Count the lines below that contain the word "CELV", and report only that number.
##############################
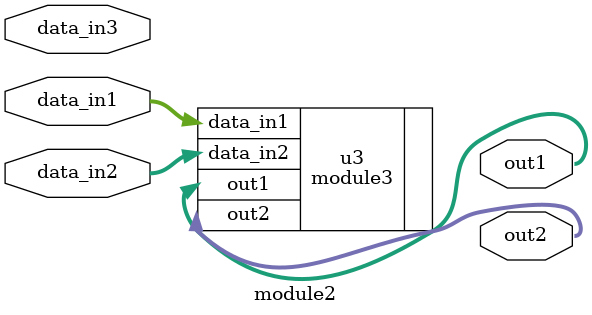
<source format=sv>
module module2 #(
    parameter DW = 8
) (
    input [DW-1:0] data_in1,
    input [DW-1:0] data_in2,
    input [DW-1:0] data_in3,

    output [DW-1:0] out1,
    output [DW-1:0] out2
);


  module3 u3 (
      .data_in1(data_in1),
      .data_in2(data_in2),
      /* .data_in3(data_in3), */

      .out1(out1),
      .out2(out2)
  );


endmodule

</source>
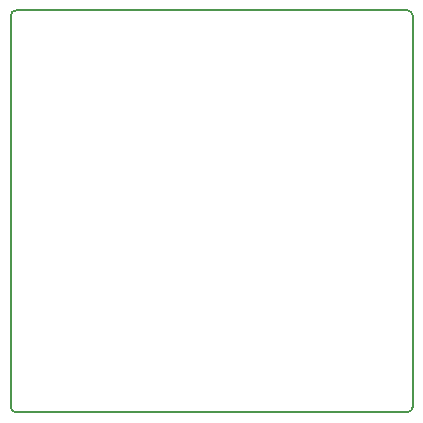
<source format=gm1>
G04 #@! TF.FileFunction,Profile,NP*
%FSLAX46Y46*%
G04 Gerber Fmt 4.6, Leading zero omitted, Abs format (unit mm)*
G04 Created by KiCad (PCBNEW 4.0.7) date Tue Jul  3 21:07:43 2018*
%MOMM*%
%LPD*%
G01*
G04 APERTURE LIST*
%ADD10C,0.100000*%
%ADD11C,0.150000*%
G04 APERTURE END LIST*
D10*
D11*
X39000000Y-29000000D02*
X39000000Y-33600000D01*
X73000000Y-29000000D02*
X73000000Y-33600000D01*
X39000000Y-57400000D02*
X39000000Y-62200000D01*
X73000000Y-57400000D02*
X73000000Y-62200000D01*
X73000000Y-54400000D02*
X73000000Y-57600000D01*
X39400000Y-62600000D02*
X72600000Y-62600000D01*
X39000000Y-54600000D02*
X39000000Y-57600000D01*
X39000000Y-34400000D02*
X39000000Y-33600000D01*
X73000000Y-33600000D02*
X73000000Y-34400000D01*
X39000000Y-54600000D02*
X39000000Y-34400000D01*
X73000000Y-34400000D02*
X73000000Y-54600000D01*
X39400000Y-28600000D02*
X72600000Y-28600000D01*
X39400000Y-28600000D02*
G75*
G03X39000000Y-29000000I0J-400000D01*
G01*
X39000000Y-62200000D02*
G75*
G03X39400000Y-62600000I400000J0D01*
G01*
X72600000Y-62600000D02*
G75*
G03X73000000Y-62200000I0J400000D01*
G01*
X73000000Y-29000000D02*
G75*
G03X72600000Y-28600000I-400000J0D01*
G01*
M02*

</source>
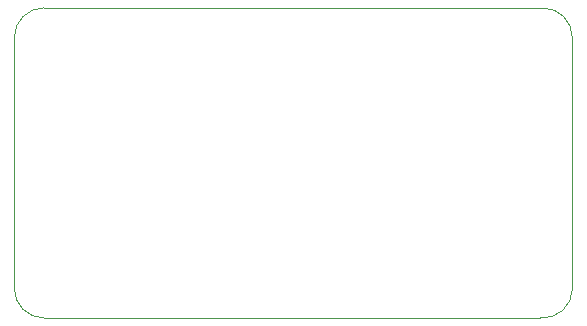
<source format=gbr>
%TF.GenerationSoftware,KiCad,Pcbnew,(5.1.9-0-10_14)*%
%TF.CreationDate,2021-03-17T00:33:25+08:00*%
%TF.ProjectId,xhp70-driver,78687037-302d-4647-9269-7665722e6b69,rev?*%
%TF.SameCoordinates,Original*%
%TF.FileFunction,Profile,NP*%
%FSLAX46Y46*%
G04 Gerber Fmt 4.6, Leading zero omitted, Abs format (unit mm)*
G04 Created by KiCad (PCBNEW (5.1.9-0-10_14)) date 2021-03-17 00:33:25*
%MOMM*%
%LPD*%
G01*
G04 APERTURE LIST*
%TA.AperFunction,Profile*%
%ADD10C,0.050000*%
%TD*%
G04 APERTURE END LIST*
D10*
X114500000Y-77000000D02*
G75*
G02*
X112000000Y-74500000I0J2500000D01*
G01*
X112000000Y-53250000D02*
G75*
G02*
X114500000Y-50750000I2500000J0D01*
G01*
X112000000Y-74500000D02*
X112000000Y-53250000D01*
X156750000Y-50750000D02*
G75*
G02*
X159250000Y-53250000I0J-2500000D01*
G01*
X159262468Y-74499999D02*
G75*
G02*
X156500001Y-76999999I-2512468J-1D01*
G01*
X159262468Y-74499999D02*
X159250000Y-53250000D01*
X114500000Y-50750000D02*
X156750000Y-50750000D01*
X114500000Y-77000000D02*
X156500001Y-76999999D01*
M02*

</source>
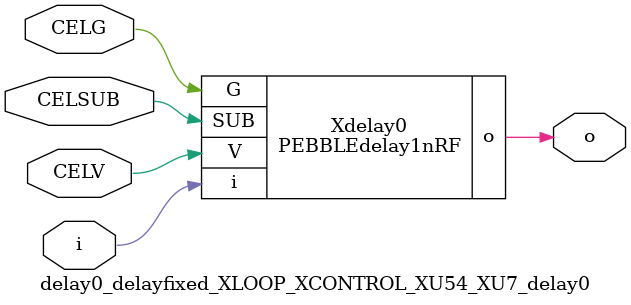
<source format=v>



module PEBBLEdelay1nRF ( o, V, G, i, SUB );

  input V;
  input i;
  input G;
  output o;
  input SUB;
endmodule

//Celera Confidential Do Not Copy delay0_delayfixed_XLOOP_XCONTROL_XU54_XU7_delay0
//TYPE: fixed 1ns
module delay0_delayfixed_XLOOP_XCONTROL_XU54_XU7_delay0 (i, CELV, o,
CELG,CELSUB);
input CELV;
input i;
output o;
input CELSUB;
input CELG;

//Celera Confidential Do Not Copy delayfast0
PEBBLEdelay1nRF Xdelay0(
.V (CELV),
.i (i),
.o (o),
.G (CELG),
.SUB (CELSUB)
);
//,diesize,PEBBLEdelay1nRF

//Celera Confidential Do Not Copy Module End
//Celera Schematic Generator
endmodule

</source>
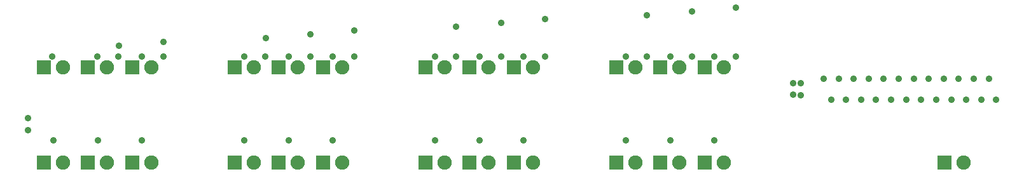
<source format=gts>
G04*
G04 #@! TF.GenerationSoftware,Altium Limited,Altium Designer,24.0.1 (36)*
G04*
G04 Layer_Color=8388736*
%FSLAX44Y44*%
%MOMM*%
G71*
G04*
G04 #@! TF.SameCoordinates,6AB65015-FC58-47BD-B1F7-23B370D85B0D*
G04*
G04*
G04 #@! TF.FilePolarity,Negative*
G04*
G01*
G75*
%ADD11C,1.9032*%
%ADD12R,1.9032X1.9032*%
%ADD13C,0.9032*%
D11*
X1564640Y565150D02*
D03*
X1245655Y692090D02*
D03*
X1186737D02*
D03*
X678737D02*
D03*
X1127820Y565090D02*
D03*
X1186737D02*
D03*
X1245655D02*
D03*
X873820D02*
D03*
X932737D02*
D03*
X991655D02*
D03*
X619820D02*
D03*
X678737D02*
D03*
X737655D02*
D03*
X365820D02*
D03*
X424737D02*
D03*
X483655D02*
D03*
X1127820Y692090D02*
D03*
X873820D02*
D03*
X932737D02*
D03*
X991655D02*
D03*
X619820D02*
D03*
X737655D02*
D03*
X483655D02*
D03*
X424737D02*
D03*
X365820D02*
D03*
D12*
X1539240Y565150D02*
D03*
X1220255Y692090D02*
D03*
X1161337D02*
D03*
X653337D02*
D03*
X1102420Y565090D02*
D03*
X1161337D02*
D03*
X1220255D02*
D03*
X848420D02*
D03*
X907337D02*
D03*
X966255D02*
D03*
X594420D02*
D03*
X653337D02*
D03*
X712255D02*
D03*
X340420D02*
D03*
X399337D02*
D03*
X458255D02*
D03*
X1102420Y692090D02*
D03*
X848420D02*
D03*
X907337D02*
D03*
X966255D02*
D03*
X594420D02*
D03*
X712255D02*
D03*
X458255D02*
D03*
X399337D02*
D03*
X340420D02*
D03*
D13*
X1261872Y772048D02*
D03*
X1203452Y766968D02*
D03*
X1143508Y761888D02*
D03*
X1007618Y756808D02*
D03*
X949452Y751728D02*
D03*
X889762Y746648D02*
D03*
X753872Y741568D02*
D03*
X695198Y736488D02*
D03*
X636270Y731408D02*
D03*
X499872Y726328D02*
D03*
X440436Y721248D02*
D03*
X1233170Y594868D02*
D03*
X1174750D02*
D03*
X1115060D02*
D03*
X979170D02*
D03*
X920750D02*
D03*
X861060D02*
D03*
X725170D02*
D03*
X666750D02*
D03*
X607060D02*
D03*
X471170D02*
D03*
X412750D02*
D03*
X353060D02*
D03*
X1261872Y706628D02*
D03*
X1233170D02*
D03*
X1203452D02*
D03*
X1174750D02*
D03*
X1143762D02*
D03*
X1115060D02*
D03*
X1007872D02*
D03*
X979170D02*
D03*
X949452D02*
D03*
X920750D02*
D03*
X753872D02*
D03*
X725170D02*
D03*
X695452D02*
D03*
X666750D02*
D03*
X635762D02*
D03*
X607060D02*
D03*
X499872D02*
D03*
X471170D02*
D03*
X440182D02*
D03*
X411480D02*
D03*
X351790D02*
D03*
X889762D02*
D03*
X861060D02*
D03*
X319264Y608330D02*
D03*
X319264Y624840D02*
D03*
X1378628Y676656D02*
D03*
X1398628D02*
D03*
X1418628D02*
D03*
X1438628D02*
D03*
X1458628D02*
D03*
X1478628D02*
D03*
X1498628D02*
D03*
X1518628D02*
D03*
X1538628D02*
D03*
X1558628D02*
D03*
X1578628D02*
D03*
X1598628D02*
D03*
X1608552Y649224D02*
D03*
X1588552D02*
D03*
X1568552D02*
D03*
X1548552D02*
D03*
X1528552D02*
D03*
X1508552D02*
D03*
X1488552D02*
D03*
X1468552D02*
D03*
X1448552D02*
D03*
X1428552D02*
D03*
X1408552D02*
D03*
X1388552D02*
D03*
X1348486Y655320D02*
D03*
X1338326Y655574D02*
D03*
Y671068D02*
D03*
X1348486Y670814D02*
D03*
M02*

</source>
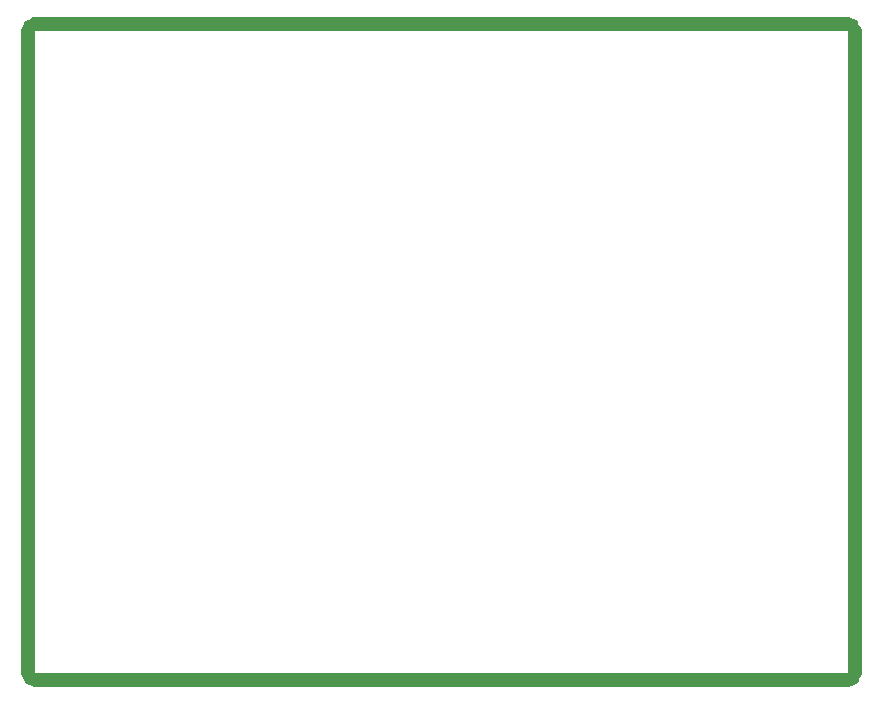
<source format=gko>
%FSLAX44Y44*%
%MOMM*%
G71*
G01*
G75*
G04 Layer_Color=60649*
%ADD10R,0.9000X0.7000*%
%ADD11O,0.3000X2.1000*%
%ADD12O,2.1000X0.3000*%
%ADD13R,0.6500X1.0500*%
%ADD14R,0.7000X1.3000*%
%ADD15R,1.3000X0.7000*%
%ADD16O,0.7000X2.5000*%
%ADD17O,2.6000X0.7000*%
%ADD18R,0.7000X0.9000*%
%ADD19R,0.9000X0.7000*%
%ADD20R,3.5052X1.6002*%
%ADD21C,0.2540*%
%ADD22C,1.7780*%
%ADD23P,1.8145X8X202.5*%
%ADD24C,3.2004*%
%ADD25P,2.0895X8X112.5*%
%ADD26P,1.9245X8X202.5*%
%ADD27P,2.0895X8X22.5*%
%ADD28C,1.2700*%
%ADD29O,4.1000X1.4500*%
%ADD30C,0.6000*%
%ADD31C,0.2500*%
%ADD32C,0.2032*%
%ADD33C,0.0127*%
%ADD34C,0.1524*%
%ADD35C,0.1270*%
%ADD36C,0.2000*%
%ADD37R,1.1032X0.9032*%
%ADD38O,0.5032X2.3032*%
%ADD39O,2.3032X0.5032*%
%ADD40R,0.8532X1.2532*%
%ADD41R,0.9032X1.5032*%
%ADD42R,1.5032X0.9032*%
%ADD43O,0.9032X2.7032*%
%ADD44O,2.8032X0.9032*%
%ADD45R,0.9032X1.1032*%
%ADD46R,1.1032X0.9032*%
%ADD47R,3.7084X1.8034*%
%ADD48C,1.9812*%
%ADD49P,2.0345X8X202.5*%
%ADD50C,3.4036*%
%ADD51P,2.3094X8X112.5*%
%ADD52P,2.1444X8X202.5*%
%ADD53P,2.3094X8X22.5*%
%ADD54C,1.4732*%
%ADD55O,4.3032X1.6532*%
%ADD56C,0.4000*%
%ADD57C,0.0000*%
%ADD58C,1.2000*%
D58*
X290418Y325117D02*
G03*
X296418Y319120I6000J3D01*
G01*
X290418Y325117D02*
G03*
X296418Y319120I6000J3D01*
G01*
X296164Y874934D02*
G03*
X290164Y868931I0J-6000D01*
G01*
X296164Y874934D02*
G03*
X290164Y868931I0J-6000D01*
G01*
X983996Y319120D02*
G03*
X989996Y325120I0J6000D01*
G01*
X983996Y319120D02*
G03*
X989996Y325120I0J6000D01*
G01*
Y868934D02*
G03*
X983996Y874934I-6000J0D01*
G01*
X989996Y868934D02*
G03*
X983996Y874934I-6000J0D01*
G01*
X290164Y868931D02*
X290418Y325117D01*
X296418Y319120D02*
X983996D01*
X296164Y874934D02*
X983996D01*
X989996Y325120D02*
Y868934D01*
M02*

</source>
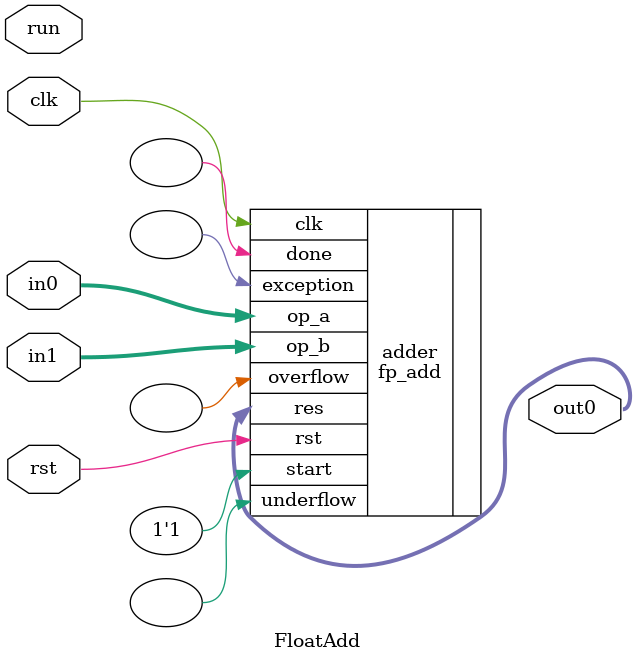
<source format=v>
`timescale 1ns / 1ps
`include "xversat.vh"

module FloatAdd #(
         parameter DATA_W = 32
              )
    (
    //control
    input                         clk,
    input                         rst,
    
    input                         run,
    
    //input / output data
    input [DATA_W-1:0]            in0,
    input [DATA_W-1:0]            in1,
    
    (* versat_latency = 5 *) output [DATA_W-1:0]       out0
    );

fp_add adder(
     .start(1'b1),
     .done(),

     .op_a(in0),
     .op_b(in1),

     .res(out0),

     .overflow(),
     .underflow(),
     .exception(),

     .clk(clk),
     .rst(rst)
     );

endmodule

</source>
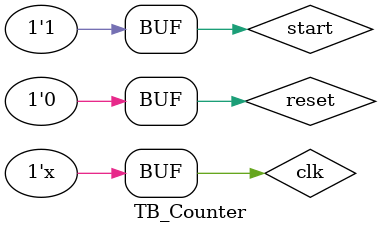
<source format=v>
`timescale 1ns / 1ps



module TB_Counter;
    reg clk;
    reg reset;
    reg start;
    
    wire [6:0] count1,count2;
    
    Counter uut( .clk(clk), .start(start), .reset(reset), .count1(count1), .count2(count2));
    
    always #5 clk = ~clk;
    initial begin
        clk = 0;
        reset = 0;
        start = 0;
        #22;
        start = 1;
    end
endmodule

</source>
##############################
**Output of the task**
3